**Items**
>> start

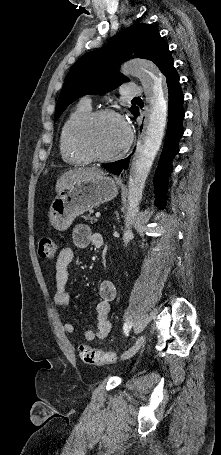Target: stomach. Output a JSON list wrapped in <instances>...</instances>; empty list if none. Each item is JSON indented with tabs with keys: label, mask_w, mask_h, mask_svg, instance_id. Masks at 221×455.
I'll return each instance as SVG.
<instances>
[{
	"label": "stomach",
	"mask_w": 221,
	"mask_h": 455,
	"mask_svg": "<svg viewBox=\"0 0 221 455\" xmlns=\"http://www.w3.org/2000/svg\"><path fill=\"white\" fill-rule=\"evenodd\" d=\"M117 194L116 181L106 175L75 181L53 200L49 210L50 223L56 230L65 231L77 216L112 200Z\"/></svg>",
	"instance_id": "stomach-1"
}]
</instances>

>> end

**What to produce**
Rewrite all of the material above with "JSON list" swapped for "JSON array" and every other word kept unchanged. Leave the picture out of your version.

**Final result**
Target: stomach. Output a JSON array wrapped in <instances>...</instances>; empty list if none. Each item is JSON indented with tabs with keys: label, mask_w, mask_h, mask_svg, instance_id. Masks at 221×455.
I'll return each instance as SVG.
<instances>
[{
	"label": "stomach",
	"mask_w": 221,
	"mask_h": 455,
	"mask_svg": "<svg viewBox=\"0 0 221 455\" xmlns=\"http://www.w3.org/2000/svg\"><path fill=\"white\" fill-rule=\"evenodd\" d=\"M117 194L116 181L106 175L75 181L53 200L49 210L50 223L56 230L65 231L77 216L112 200Z\"/></svg>",
	"instance_id": "stomach-1"
}]
</instances>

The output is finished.